Consequently, man’s existence is neither a diminution toward nothingness nor an
idealism toward the perfection of history. Man’s existence is a reditus, a return to the Creator. Man
finds himself naturally oriented to turn back, to conversion, which is a turn to the depths of being, to that which
is prior to himself.
Thus, never can the philosopher or
theologian posit that we live in a “post-Christian” era. “Every age is a
Christian age,” the French Dominican A.G. Sertillanges wrote. Christ dwells in
every age in the sacraments—Mother Church’s treasury of memory. Each Sunday we
hear “Do this in memory of me,” and we remember not some distant past, but a
reality present in our time. Only through memory can we rediscover our true
identity and that authenticity for which all our subcultures long. Memory
breeds authenticity.
When John Paul stood before the crowds
in Poland, he proclaimed in so many words, “You are not who they say you are.
Let me remind you who you are!” Only through memory would the Polish people
realize that they could not be defined by a recent history of political and
social distress. “It is impossible to understand this city,” John Paul spoke in
his famous homily in Victory Square, Warsaw:
… that undertook in 1944 an unequal
battle against the aggressor, a battle in which it was abandoned by the allied
powers, a battle in which it was buried under its own ruins—if it is not
remembered that under those same ruins there was also the statue of Christ the
Saviour with his cross that is in front of the church at Krakowskie
Przedmiescie.
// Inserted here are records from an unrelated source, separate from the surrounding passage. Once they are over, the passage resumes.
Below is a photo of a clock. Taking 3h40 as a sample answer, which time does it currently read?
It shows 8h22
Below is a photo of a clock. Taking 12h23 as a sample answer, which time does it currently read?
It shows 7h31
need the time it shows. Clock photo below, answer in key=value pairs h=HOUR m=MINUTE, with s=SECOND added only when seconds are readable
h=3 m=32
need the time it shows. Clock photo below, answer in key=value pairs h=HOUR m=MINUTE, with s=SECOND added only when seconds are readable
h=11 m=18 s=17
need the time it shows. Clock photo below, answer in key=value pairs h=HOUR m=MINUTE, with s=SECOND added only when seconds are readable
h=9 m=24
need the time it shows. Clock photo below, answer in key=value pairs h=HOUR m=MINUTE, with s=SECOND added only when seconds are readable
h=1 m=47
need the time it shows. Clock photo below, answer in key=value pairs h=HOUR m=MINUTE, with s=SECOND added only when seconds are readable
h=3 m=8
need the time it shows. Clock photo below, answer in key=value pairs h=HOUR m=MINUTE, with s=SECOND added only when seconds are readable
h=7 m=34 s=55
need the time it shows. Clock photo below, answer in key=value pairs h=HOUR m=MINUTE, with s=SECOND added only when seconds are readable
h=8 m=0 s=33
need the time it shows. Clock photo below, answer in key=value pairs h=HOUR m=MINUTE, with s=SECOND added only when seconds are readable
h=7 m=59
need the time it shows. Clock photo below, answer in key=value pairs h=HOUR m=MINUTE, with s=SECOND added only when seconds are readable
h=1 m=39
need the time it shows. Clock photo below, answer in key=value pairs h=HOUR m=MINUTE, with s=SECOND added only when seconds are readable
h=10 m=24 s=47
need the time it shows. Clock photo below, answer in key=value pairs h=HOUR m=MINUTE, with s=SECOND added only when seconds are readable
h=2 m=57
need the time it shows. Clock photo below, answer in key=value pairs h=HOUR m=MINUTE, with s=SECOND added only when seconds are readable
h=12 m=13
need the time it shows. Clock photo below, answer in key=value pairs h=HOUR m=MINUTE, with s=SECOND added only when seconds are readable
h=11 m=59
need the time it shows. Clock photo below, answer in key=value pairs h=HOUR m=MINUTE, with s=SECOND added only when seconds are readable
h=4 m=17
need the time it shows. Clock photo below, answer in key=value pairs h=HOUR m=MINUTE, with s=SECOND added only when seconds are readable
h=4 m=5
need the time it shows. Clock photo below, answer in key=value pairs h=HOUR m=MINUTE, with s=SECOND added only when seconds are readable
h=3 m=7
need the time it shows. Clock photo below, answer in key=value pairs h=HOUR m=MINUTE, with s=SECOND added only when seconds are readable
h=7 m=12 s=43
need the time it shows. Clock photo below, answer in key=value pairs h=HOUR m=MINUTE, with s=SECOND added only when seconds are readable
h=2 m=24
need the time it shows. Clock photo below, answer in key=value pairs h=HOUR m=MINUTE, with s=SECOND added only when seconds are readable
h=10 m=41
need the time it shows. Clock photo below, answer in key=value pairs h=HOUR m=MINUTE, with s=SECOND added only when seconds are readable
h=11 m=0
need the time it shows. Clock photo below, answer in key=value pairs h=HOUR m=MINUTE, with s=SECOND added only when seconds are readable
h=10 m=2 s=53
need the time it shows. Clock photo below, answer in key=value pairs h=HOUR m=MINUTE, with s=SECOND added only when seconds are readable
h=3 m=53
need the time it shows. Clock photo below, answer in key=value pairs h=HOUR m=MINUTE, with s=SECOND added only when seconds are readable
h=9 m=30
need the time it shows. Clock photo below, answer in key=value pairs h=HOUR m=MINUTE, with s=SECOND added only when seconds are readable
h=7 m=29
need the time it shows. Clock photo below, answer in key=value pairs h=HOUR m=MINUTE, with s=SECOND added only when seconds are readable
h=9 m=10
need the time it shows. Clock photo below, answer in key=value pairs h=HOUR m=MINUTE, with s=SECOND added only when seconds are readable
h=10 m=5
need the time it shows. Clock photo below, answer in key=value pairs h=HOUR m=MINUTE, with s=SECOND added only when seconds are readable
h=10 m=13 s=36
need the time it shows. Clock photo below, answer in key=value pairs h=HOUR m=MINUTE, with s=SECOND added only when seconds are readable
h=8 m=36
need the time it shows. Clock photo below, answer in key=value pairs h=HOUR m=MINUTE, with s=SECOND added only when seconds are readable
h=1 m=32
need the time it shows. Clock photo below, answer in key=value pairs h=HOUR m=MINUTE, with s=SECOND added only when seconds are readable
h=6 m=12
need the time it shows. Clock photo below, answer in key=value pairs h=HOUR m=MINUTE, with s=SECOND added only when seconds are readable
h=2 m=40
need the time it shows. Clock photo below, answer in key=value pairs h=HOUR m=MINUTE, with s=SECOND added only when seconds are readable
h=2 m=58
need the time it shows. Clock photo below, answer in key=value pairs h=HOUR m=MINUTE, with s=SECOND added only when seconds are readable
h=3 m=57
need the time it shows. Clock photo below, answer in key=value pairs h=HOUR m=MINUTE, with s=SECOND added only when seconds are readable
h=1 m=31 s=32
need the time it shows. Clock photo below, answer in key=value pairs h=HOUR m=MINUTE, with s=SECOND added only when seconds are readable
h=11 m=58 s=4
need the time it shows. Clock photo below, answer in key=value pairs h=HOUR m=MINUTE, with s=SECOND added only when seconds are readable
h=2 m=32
It is impossible to understand the history of Poland from
Stanislaus in Skalka to Maximilian Kolbe at Oswiecim unless we apply to them
that same single fundamental criterion that is called Jesus Christ.”
To remember who we
are is to remember Christ, for “The exclusion of Christ from the history of man
is an act against man.” Memory always reaches for that constant, Christ, who
stands at the apex of history while the world turns (Stat crux dum volvitur orbis). In the Incarnation, God remembered
his people, and thus his people remembered their God. The whole of their
history leapt to the fore as they looked upon the face of their long awaited
hope—“he has remembered his holy covenant.” The person of Christ refreshes
anamnesis—the person of Truth persists from “generation to generation.”
Brezhnev was right after all. John Paul did "only cause
trouble"—or in the words of our current pope, “a mess.” Poland was never the
same. Her son had returned, and he brought not only Peter but Christ. And when
he concluded his Victory Square ho
mily with the words “Let your spirit descend
and renew the face of this earth,” even the memory of the Soviet block stirred.
John Paul II—the Great Liberator, the Great
Evangelist, simply the Great? On this his feast day, I would like to posit
another title to his list: The Great Reminder. John Paul understood the heart
of evangelization to be the habitus of
memory. He reminded the Church who she was in the tumultuous decades of the
late twentieth century. He reminded her through his sermons, his travels, his
forgiveness, his love. Most importantly, however, he reminded her for two hours
every morning when he knelt in front of the tabernacle. “Here is your hope,” he
proclaimed in silence, “Here is He for whom your hearts long.” This was how he
responded to the chants of the Polish people—“We want God!”—in June of 1979.
May we likewise respond to the chants of our countrymen today.